» **Kısa alıştırma 1**
Aşağıdaki karar metninde "Davalı işverenin aldığı işletmesel karar" sözleriyle başlayan paragrafı, temel olgularını koruyarak madde listesi biçiminde yeniden yazın.

– İşletmesel Karar (İş Sözleşmesinin Haksız Feshi)
– Reel Gelirlerde Azalma Sebebiyle İş Akdinin Feshi (İşe İade)
– Norm Kadro Uygulaması Sebebiyle İş Akdinin Feshi (İşe İade)
– İşyeri Ve İşin Gerekleri (İş Sözleşmesinin Haksız Feshi)
– İstihdam Fazlalığı (İş Sözleşmesinin Haksız Feshi)
– Emeklilik Hakkı (İş Sözleşmesinin Haksız Feshi)
– Ekonomik Sebepler (İş Sözleşmesinin Haksız Feshi)
– Yargıtayın Davaya Karar Vermesi (İşe İade) –
TMK.2 – İK.18,20/3 – 406 Sa.Ka.Ek.29
1. Davalı işverenin dayandığı ekonomik nedenler olan telefon abonesindeki durağanlık ve artış trendinde düşüş ile reel gelirdeki azalma nedenleri ise bağlı işveren kararıdır. Bağlı işveren kararında işgörme ediminde ifayı engelleyen, bir başka anlatımla istihdamı engelleyen ekonomik nedenler araştırılmalı, işletmesel karar ile istihdam fazlalığının meydana gelip gelmediği, işverenin bu kararı tutarlı şekilde uygulayıp uygulamadığı, işverenin fesihte keyfi davranıp davranmadığı ve işletmesel karar sonucu feshin kaçınılmaz olup olmadığı açıklığa kavuşturulmalıdır.
Somut uyuşmazlıkta norm kadro uygulaması kararının yeni işçi alımı, alt işveren uygulaması ve nakle tabi olan personelin istihdamına devam edilmesi nedeni ile yerinde olmadığı, işverenin fesih nedeni ile çelişen uygulamalar yaptığı görülmektedir.
2. Davalı işverenin aldığı işletmesel karar sonucu davacının istihdam fazlası olduğunu, bu kararı tutarlı şekilde uyguladığını, feshin kaçınılmazlığını ve feshe son çare olarak başvurulduğunu kanıtlayamadığı, fesih nedenleri ile çelişen uygulamalara girdiği sabittir. Davacının iş sözleşmesinin feshi geçerli nedene dayanmadığından davanın kabulü gerekir. Yazılı şekilde davanın reddi hatalıdır.

» **Kısa alıştırma 2**
Aşağıdaki kayıtlarda "collectors" dizesini içeren bütün satırları gösterin.

» **Gösterilen kayıtlar**
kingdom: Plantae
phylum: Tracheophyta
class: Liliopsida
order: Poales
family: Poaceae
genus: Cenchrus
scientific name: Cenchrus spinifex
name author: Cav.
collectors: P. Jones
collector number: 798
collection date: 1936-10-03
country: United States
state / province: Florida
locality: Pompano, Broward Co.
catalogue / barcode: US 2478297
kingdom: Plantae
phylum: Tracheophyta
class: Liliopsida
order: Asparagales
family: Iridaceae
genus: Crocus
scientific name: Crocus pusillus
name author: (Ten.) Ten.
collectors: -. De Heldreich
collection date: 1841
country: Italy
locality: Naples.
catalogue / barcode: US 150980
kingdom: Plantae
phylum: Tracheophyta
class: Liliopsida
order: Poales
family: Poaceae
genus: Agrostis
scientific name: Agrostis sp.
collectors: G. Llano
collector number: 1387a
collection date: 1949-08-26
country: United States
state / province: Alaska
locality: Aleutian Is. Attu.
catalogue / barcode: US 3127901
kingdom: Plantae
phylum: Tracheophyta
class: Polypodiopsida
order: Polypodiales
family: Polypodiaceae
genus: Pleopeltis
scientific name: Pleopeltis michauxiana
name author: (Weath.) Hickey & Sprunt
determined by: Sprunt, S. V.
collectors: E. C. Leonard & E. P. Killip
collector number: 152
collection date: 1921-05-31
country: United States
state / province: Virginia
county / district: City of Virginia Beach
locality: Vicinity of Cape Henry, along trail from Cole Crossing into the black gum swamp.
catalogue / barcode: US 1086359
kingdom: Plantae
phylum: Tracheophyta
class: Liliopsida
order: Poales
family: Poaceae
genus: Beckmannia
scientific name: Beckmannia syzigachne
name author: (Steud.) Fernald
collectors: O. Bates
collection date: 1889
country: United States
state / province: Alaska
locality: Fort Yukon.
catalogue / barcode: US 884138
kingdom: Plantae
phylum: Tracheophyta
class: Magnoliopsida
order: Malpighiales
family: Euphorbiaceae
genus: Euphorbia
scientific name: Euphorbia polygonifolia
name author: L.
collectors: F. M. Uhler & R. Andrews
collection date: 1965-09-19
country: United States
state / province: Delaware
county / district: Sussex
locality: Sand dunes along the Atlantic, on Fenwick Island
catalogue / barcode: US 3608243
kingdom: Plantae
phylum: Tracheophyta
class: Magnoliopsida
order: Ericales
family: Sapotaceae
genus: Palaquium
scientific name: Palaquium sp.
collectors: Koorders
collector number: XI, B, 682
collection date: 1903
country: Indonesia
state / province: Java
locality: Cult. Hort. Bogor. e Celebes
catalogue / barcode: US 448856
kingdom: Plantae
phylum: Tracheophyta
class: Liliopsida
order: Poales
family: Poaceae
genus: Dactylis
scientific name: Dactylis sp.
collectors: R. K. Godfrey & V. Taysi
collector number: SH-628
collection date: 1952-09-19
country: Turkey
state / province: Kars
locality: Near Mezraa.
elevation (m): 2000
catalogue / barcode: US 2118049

» **Doğru cevap 1**
- Davalı işveren, aldığı işletmesel karar sonucunda davacının istihdam fazlası olduğunu kanıtlayamamıştır.
- İşveren, bu kararı tutarlı biçimde uyguladığını, feshin kaçınılmaz olduğunu ve feshe son çare olarak başvurduğunu da kanıtlayamamıştır.
- İşveren, fesih nedenleriyle çelişen uygulamalara girmiştir.
- Davacının iş sözleşmesinin feshi geçerli bir nedene dayanmadığından davanın kabulü gerekir.
- Davanın yazılı şekilde reddedilmesi hatalıdır.

» **Doğru cevap 2**
collectors: P. Jones
collectors: -. De Heldreich
collectors: G. Llano
collectors: E. C. Leonard & E. P. Killip
collectors: O. Bates
collectors: F. M. Uhler & R. Andrews
collectors: Koorders
collectors: R. K. Godfrey & V. Taysi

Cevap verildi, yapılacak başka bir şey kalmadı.